Il y a 88 ans aujourd’hui, FDR a interdit l’or. L’interdiction du bitcoin sera-t-elle la prochaine ?

C’est aujourd’hui le 88e anniversaire du décret 6102, signé par le président Franklin Delano Roosevelt, “interdisant la thésaurisation de pièces d’or, de lingots d’or et de certificats d’or sur le territoire continental des États-Unis”. Ce décret était l’une des nombreuses réponses désastreuses à la Grande Dépression qui ont réussi à aggraver la crise financière. Plus tard dans la même année, le Congrès américain a adopté une résolution soutenant rétroactivement la législation, mais c’est la direction autocratique déterminée de Roosevelt qui a donné lieu à ces mesures sans précédent.

Il a alors été interdit aux Américains de détenir de l’or pendant plus de quarante ans lorsque le président Gerald Ford a abrogé le décret en 1974.

Cet épisode comporte plusieurs enseignements pour l’environnement financier actuel, notamment en raison de l’accélération de la tyrannie par les experts qui s’est emparée d’une grande partie du pire au cours de l’année écoulée.

La législation sous-jacente évoquée par le décret de FDR était le Trading with the Enemy Act de 1917 – un sous-produit de la Première Guerre mondiale – malgré le fait que les États-Unis n’étaient en aucun cas en période de guerre en 1932. De même, nous avons vu la législation financière inspirée de la guerre contre le terrorisme être de plus en plus utilisée contre les citoyens américains. Par exemple, au nom de la “lutte contre le terrorisme”, le US Patriot Act a considérablement renforcé les lois “Know Your Customer” (connaître son client), donnant aux régulateurs fédéraux le pouvoir d’utiliser le système bancaire traditionnel pour mieux suivre le comportement économique des citoyens américains.

Aux yeux du gouvernement fédéral, la législation “antiterroriste” a rapidement été étendue à d’autres missions – telles que la lutte contre le blanchiment d’argent et les crimes liés à la drogue. De plus en plus, ces croque-mitaines ont été utilisés par les décideurs politiques du monde entier pour éroder les actifs de la vie privée financière – tels que l’argent liquide et les comptes bancaires suisses secrets.

Sur le plan national, nous avons vu de plus en plus d’entreprises américaines démontrer leur loyauté envers l’esprit politique progressiste en prenant des mesures proactives à l’encontre de diverses personnalités politiques dissidentes et de groupes d’action conservateurs. Bank of America, par exemple, a débancarisé plusieurs fabricants d’armes à feu et a également transmis les données de ses clients après les manifestations du 6 janvier au Capitole. Ces mesures pourraient s’avérer utiles si Bank of America avait besoin d’un autre renflouement fédéral de la part d’une administration Biden-Harris, mais elles montrent à quel point le système financier moderne peut facilement être utilisé comme une arme contre les ennemis politiques d’un État.

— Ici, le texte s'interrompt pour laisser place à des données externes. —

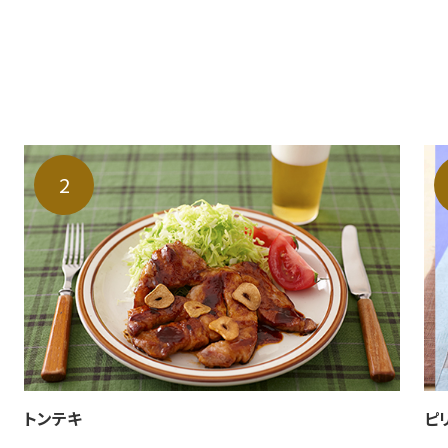
トンテキ
ピ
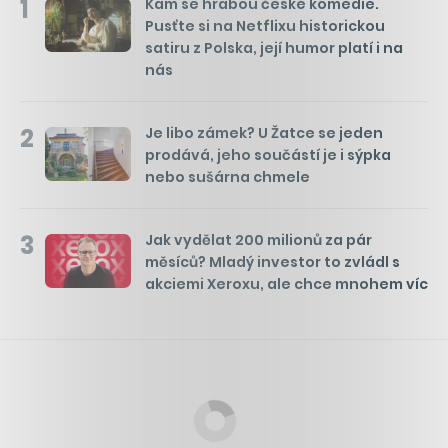
1
Kam se hrabou české komedie.
Pusťte si na Netflixu historickou
satiru z Polska, její humor platí i na
nás
2
Je libo zámek? U Žatce se jeden
prodává, jeho součástí je i sýpka
nebo sušárna chmele
3
Jak vydělat 200 milionů za pár
měsíců? Mladý investor to zvládl s
akciemi Xeroxu, ale chce mnohem víc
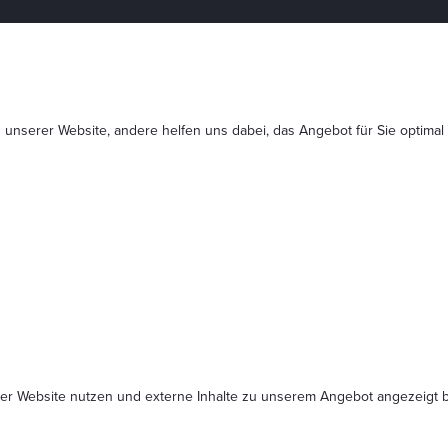
 unserer Website, andere helfen uns dabei, das Angebot für Sie optimal
serer Website nutzen und externe Inhalte zu unserem Angebot angezeig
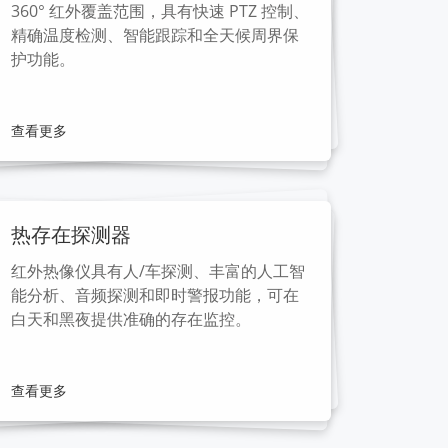
360° 红外覆盖范围，具有快速 PTZ 控制、
精确温度检测、智能跟踪和全天候周界保
护功能。
查看更多
热存在探测器
红外热像仪具有人/车探测、丰富的人工智
能分析、音频探测和即时警报功能，可在
白天和黑夜提供准确的存在监控。
查看更多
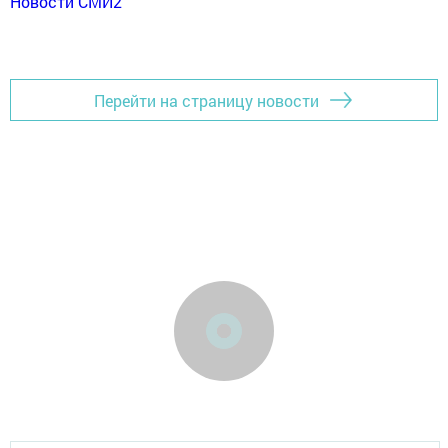
Новости СМИ2
Перейти на страницу новости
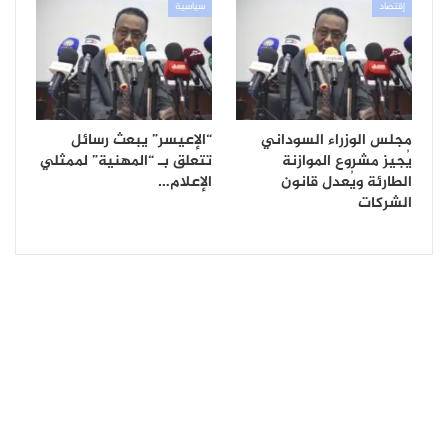
إقتصاد
سياسية
مجلس الوزراء السوداني
“الإعيسر” يبعث رسائل
يُجيز مشروع الموازنة
تتعلق بـ “المهنية” لممثلي
الطارئة ويُعدل قانون
الإعلام…
الشركات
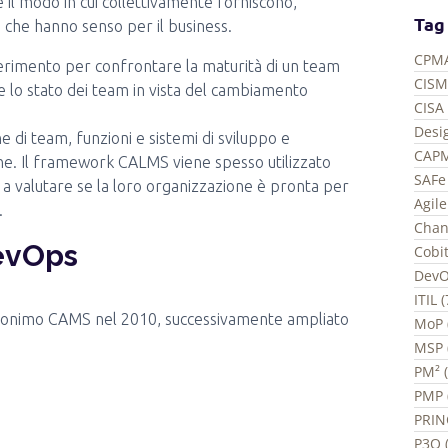
e il modo in cui collettivamente forniscono,
Tag
i che hanno senso per il business.
CPMA
erimento per confrontare la maturità di un team
CISM
e lo stato dei team in vista del cambiamento
CISA 
Desi
 di team, funzioni e sistemi di sviluppo e
CAPM
one. Il framework CALMS viene spesso utilizzato
SAFe 
a valutare se la loro organizzazione è pronta per
Agil
.
Chan
evOps
Cobit
DevO
ITIL 
cronimo CAMS nel 2010, successivamente ampliato
MoP 
MSP 
PM² 
PMP 
PRIN
P3O (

Le même manuel est de plus en plus utilisé pour cibler le bitcoin et d’autres crypto-monnaies qui sont hors de portée de l’État.

Au début de l’année, la secrétaire au Trésor Janet Yellen a indiqué que les crypto-monnaies étaient dans sa ligne de mire, en déclarant à une table ronde du secteur que :

L’utilisation abusive des crypto-monnaies et des actifs virtuels est un problème croissant_…. Je vois la promesse de ces nouvelles technologies, mais je vois aussi la réalité : les crypto-monnaies ont été utilisées pour blanchir les profits des trafiquants de drogue en ligne ; elles ont été un outil pour financer le terrorisme.

La présidente de la Banque centrale européenne, Christine Lagarde, a également appelé à une réglementation mondiale des crypto-monnaies, en réponse à l’intérêt accru pour ces actifs alternatifs. Bien sûr, l’intérêt accru pour des actifs comme le bitcoin est lui-même une réponse directe à la politique monétaire de la Réserve fédérale, de la BCE et d’autres banques centrales mondiales en réponse aux arrêts économiques provoqués par les gouvernements en 2020.

Alors que les banquiers centraux rejettent souvent publiquement le rôle des actifs non politisés comme l’or et le bitcoin sur les marchés financiers, dans leurs propres cercles, ils comprennent les dangers qui existent en laissant au public la possibilité de se retirer de leurs systèmes financiers.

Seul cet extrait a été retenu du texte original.